If I were my daughter's friend, I couldn't be her parent --
and being her parent is much more important.
I don't need to entertain her. Friends are there for a good time, but it's not my job to make sure my kids are never bored. It's my job to make sure they do their homework and pull their weight around the house. It's also important for kids to know that you have other things going on that need your attention. It's not always just about them and what will entertain them.
I don't gossip. I speak don't speak poorly of my children's friends and classmates and I don't let them do it either. I don't speak poorly of other adults or teachers in front of my kids and I make sure they show respect for those around them.
I don't encourage her to do age-inappropriate things. You may not be the cool parent, but don't let your kids talk you into letting them act like adults in their habits, entertainment or relationships. They are not ready for them. When teens do adult things, like drink alcohol or have sexual relationships, it actually stunts their emotional growth.
I don't sit by her at football games. While family time is important, it is also important for your kids to socialize on their own with people their own age. In her adult life, my daughter is going to need to learn to deal with more than me. She'll have co-workers, neighbors and hopefully, someday, a family of her own. She needs to learn how to not only talk to and work out relationships with others, but make decisions on her own free from my hovering. (Plus, her friends are way more fun at football games.)
I'm honest with her. If my daughter's room, hair or personal life is a mess, I'm going to tell her. If she's doing something that could offend someone else, I'll tell her that, too. Kids are never going to learn to do the good stuff if no one points out the difference.

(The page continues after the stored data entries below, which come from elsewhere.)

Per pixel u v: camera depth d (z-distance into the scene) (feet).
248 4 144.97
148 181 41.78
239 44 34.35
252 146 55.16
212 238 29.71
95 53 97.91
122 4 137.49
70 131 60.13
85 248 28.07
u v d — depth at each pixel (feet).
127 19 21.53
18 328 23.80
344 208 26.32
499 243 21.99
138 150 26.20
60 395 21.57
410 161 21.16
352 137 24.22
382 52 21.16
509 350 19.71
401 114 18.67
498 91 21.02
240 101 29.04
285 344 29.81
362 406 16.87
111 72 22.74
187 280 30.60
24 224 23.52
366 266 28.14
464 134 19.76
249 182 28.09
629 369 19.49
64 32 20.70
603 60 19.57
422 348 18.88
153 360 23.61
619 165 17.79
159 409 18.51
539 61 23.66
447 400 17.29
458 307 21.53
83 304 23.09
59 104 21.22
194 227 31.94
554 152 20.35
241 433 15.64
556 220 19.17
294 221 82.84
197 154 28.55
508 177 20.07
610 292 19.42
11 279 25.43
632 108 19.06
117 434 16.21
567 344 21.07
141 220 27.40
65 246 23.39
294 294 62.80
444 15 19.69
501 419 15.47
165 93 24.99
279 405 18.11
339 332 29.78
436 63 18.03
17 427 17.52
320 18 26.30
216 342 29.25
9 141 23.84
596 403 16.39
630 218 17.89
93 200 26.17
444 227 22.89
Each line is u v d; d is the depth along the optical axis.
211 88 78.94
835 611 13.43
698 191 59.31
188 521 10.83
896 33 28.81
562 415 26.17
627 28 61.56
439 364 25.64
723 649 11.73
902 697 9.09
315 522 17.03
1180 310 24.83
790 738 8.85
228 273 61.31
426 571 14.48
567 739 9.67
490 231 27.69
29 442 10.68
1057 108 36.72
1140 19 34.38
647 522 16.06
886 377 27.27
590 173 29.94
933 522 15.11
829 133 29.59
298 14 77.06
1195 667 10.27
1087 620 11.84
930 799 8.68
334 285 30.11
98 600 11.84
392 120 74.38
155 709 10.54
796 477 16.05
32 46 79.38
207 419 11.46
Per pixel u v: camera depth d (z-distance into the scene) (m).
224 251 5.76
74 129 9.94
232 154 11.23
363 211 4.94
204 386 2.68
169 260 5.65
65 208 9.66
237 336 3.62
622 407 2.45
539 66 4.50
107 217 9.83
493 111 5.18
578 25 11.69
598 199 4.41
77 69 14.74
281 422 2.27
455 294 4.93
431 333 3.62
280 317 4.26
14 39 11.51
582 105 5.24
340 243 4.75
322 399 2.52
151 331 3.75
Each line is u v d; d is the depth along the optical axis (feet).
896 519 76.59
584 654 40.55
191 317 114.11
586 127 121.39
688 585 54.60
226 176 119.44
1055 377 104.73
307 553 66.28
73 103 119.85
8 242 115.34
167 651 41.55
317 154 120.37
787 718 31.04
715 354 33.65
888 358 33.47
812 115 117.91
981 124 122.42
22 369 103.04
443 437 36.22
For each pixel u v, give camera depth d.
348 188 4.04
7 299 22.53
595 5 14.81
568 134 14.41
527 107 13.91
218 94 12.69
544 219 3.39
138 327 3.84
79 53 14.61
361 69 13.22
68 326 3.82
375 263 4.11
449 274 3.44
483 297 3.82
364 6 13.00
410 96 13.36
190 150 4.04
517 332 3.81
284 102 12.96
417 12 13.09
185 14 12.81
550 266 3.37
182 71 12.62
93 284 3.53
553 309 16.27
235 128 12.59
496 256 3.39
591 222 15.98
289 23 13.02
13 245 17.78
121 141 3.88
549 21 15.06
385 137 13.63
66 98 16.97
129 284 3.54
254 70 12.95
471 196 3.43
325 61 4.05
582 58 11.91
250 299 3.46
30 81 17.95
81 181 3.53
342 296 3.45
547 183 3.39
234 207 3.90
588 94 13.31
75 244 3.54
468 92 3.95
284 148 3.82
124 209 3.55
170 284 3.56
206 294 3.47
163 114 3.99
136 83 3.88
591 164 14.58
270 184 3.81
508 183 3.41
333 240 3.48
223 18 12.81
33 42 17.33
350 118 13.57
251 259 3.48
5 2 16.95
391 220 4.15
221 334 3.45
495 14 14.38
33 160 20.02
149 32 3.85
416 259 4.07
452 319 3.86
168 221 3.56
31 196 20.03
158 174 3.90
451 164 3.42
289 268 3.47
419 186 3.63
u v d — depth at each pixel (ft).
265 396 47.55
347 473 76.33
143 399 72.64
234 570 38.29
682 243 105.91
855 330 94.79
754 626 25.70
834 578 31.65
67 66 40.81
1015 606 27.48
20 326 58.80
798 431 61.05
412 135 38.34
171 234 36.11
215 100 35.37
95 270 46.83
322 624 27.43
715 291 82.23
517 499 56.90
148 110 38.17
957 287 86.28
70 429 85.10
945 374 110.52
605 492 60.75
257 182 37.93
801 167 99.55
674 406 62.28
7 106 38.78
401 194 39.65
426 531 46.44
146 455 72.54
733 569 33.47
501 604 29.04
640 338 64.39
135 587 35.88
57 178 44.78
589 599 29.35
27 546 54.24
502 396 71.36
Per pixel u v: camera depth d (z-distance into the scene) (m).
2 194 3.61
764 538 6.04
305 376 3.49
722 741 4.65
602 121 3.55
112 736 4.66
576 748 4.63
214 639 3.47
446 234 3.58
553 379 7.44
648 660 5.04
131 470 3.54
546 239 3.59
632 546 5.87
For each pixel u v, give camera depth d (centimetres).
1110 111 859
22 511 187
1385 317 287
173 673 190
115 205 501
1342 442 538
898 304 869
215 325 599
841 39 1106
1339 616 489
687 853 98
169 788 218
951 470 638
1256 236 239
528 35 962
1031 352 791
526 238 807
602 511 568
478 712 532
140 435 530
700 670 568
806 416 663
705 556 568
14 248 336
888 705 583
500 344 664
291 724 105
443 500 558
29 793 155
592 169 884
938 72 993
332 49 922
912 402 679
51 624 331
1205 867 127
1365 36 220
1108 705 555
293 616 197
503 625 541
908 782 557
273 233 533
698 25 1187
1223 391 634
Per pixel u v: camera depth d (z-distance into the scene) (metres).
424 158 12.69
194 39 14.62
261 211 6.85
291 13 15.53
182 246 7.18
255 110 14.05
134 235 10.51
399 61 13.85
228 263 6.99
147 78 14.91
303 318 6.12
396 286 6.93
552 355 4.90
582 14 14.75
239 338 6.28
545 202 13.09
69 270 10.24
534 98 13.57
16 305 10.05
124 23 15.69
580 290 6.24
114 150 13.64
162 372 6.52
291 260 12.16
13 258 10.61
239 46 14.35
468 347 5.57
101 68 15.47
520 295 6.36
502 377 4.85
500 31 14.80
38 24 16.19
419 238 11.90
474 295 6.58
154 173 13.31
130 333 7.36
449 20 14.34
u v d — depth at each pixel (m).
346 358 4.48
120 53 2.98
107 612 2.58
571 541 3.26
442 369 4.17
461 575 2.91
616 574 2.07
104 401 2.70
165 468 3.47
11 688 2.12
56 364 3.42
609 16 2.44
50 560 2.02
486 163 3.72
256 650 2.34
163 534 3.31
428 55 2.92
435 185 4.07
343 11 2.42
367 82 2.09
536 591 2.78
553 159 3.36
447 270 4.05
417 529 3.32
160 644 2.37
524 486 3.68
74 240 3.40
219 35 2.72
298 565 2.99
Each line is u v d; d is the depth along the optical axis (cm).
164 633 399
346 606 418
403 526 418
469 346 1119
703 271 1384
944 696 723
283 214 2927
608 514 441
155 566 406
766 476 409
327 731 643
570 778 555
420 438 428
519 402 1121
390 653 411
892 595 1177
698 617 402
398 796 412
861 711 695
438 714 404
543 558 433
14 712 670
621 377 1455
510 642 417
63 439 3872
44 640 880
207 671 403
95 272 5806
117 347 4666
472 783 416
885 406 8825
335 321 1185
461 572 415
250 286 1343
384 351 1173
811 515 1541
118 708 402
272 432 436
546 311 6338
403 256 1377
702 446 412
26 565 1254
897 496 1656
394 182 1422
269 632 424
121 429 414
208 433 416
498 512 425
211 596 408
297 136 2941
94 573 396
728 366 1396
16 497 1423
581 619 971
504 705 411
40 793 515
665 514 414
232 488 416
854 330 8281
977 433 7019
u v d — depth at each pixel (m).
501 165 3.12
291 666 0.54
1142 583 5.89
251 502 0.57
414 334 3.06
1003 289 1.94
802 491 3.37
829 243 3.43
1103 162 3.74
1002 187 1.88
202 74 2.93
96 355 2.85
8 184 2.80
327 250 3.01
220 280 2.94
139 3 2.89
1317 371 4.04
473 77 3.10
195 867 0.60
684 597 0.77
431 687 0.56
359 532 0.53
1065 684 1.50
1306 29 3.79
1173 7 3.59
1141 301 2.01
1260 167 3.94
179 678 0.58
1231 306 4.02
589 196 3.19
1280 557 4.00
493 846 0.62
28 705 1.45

I say, "No." You don't get everything you want in life and everything you want is not good for you. Too many kids feel entitled to have everything on their Christmas list and every whim catered to. Telling your kids, "No," can not only keep them out of trouble, it can help them learn to deal with disappointment. It can teach them they don't get everything they want and that's OK.
I have expectations. Your friends don't expect much of you except to be fun and be able to text and use social media with prowess. I want so much more from my kids. I want them to do good things. I want them to be responsible. I want them to contribute to the community around them. I want them to grow up and make the world a little better for being in it. That means I expect things from them. I expect them to work hard. I expect them to think of and do things that don't only benefit them.
I never never withhold my attention or affection and don't try to win hers. Friendships can be fickle. I'm in this relationship for the long haul. When she hurts me I'll let her know I love her anyway. But, I won't bend over backwards to get her to like me. Friends come and go, but I'll never give up on her and I'll always be there.
So while I can't think of anyone who wouldn't be lucky to have my daughter as a friend, I'll stick with being the parent. It will be better for me, and her in the long run.